A Navy needs a mix of SSKs, SSNs and SSBNs in its fleet. Indian Navy sources say a force level of 3-5 SSBNs, six SSNs and 20 SSKs is required to fulfill its mandate of a blue water navy. The guiding principle of submarines is to have one on patrol, one on transit to patrol and one in the harbour for maintenance. For adequate strategic deterrence, one SSBN should be underwater at any given time, needing a minimum of three SSBNs in the fleet.
The three aircraft carrier battle groups, envisaged for potent force projection and expeditionary capacity, will need two SSNs each.
Assuming 60% operational availability, 12 out of 20 SSKs will be available for both the coasts, the minimum required for India to maintain a credible tactical and operational presence in the littoral.
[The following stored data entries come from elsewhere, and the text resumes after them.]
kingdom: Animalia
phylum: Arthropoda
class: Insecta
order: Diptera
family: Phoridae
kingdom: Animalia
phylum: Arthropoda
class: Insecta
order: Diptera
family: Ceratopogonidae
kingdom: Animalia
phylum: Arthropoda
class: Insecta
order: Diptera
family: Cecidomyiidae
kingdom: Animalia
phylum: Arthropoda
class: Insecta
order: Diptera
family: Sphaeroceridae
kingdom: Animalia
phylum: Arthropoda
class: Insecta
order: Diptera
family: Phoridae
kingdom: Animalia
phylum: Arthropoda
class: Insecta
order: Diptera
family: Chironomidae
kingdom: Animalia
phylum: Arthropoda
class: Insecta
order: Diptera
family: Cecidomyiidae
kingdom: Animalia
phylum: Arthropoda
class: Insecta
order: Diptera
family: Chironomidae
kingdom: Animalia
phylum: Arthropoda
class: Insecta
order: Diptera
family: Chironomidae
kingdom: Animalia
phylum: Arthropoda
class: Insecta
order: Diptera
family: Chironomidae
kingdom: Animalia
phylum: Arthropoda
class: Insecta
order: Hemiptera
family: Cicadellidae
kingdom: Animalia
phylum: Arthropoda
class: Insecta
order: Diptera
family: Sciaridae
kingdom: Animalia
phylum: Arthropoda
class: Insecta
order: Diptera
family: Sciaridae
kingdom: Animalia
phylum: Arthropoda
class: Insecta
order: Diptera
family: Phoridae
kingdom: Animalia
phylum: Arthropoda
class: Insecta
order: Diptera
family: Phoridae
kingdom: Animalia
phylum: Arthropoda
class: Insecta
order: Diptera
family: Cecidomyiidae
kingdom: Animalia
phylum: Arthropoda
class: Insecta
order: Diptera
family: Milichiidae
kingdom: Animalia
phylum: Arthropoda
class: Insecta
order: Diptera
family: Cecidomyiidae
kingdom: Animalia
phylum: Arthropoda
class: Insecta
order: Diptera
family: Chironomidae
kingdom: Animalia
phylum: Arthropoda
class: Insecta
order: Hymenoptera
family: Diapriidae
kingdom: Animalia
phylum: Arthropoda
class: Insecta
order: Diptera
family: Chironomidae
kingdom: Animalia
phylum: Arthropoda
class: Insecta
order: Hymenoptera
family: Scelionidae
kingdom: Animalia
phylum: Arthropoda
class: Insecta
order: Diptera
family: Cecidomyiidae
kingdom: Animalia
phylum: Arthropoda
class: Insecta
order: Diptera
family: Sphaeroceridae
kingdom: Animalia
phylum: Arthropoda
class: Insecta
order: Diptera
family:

The Navy currently has no SSBNs — under-construction INS Arihant is undergoing sea trials — and just one SSN, a Russian Akula class submarine taken on lease in 2012 for 10 years. It has only 13 SSKs: 9 Sindhughosh Class (Russian Kilo Class) and four Shishumar Class (German Type 209) subs.
The first 8 Sindhughosh Class SSKs were acquired between 1986 and 1991; the other two in 1999 and 2000. The ninth, INS Sindhurakshak, was lost in Mumbai in 2013.
The first 2 of the 4 Shishumar Class subs were acquired from HDW in Germany in 1986. The other 2 were built in India: INS Shalki in 1992 and INS Shankul in 1994.
With only 13 SSKs left — 10 of them of pre-1990 vintage — the government has decided to go for a refit of four Sindhughosh and two Shishumar subs to extend their life. But even then, the SSKs will suffer from performance degradation during operations.
Navies in India’s maritime neighbourhood have been boosting their submarine and anti-submarine warfare capabilities. China has 5 SSNs, 4 SSBNs and 53 SSKs; Pakistan is acquiring 8 subs from China. India desperately needs more subs, and the leakage of information about its under-production vessels will not add to confidence.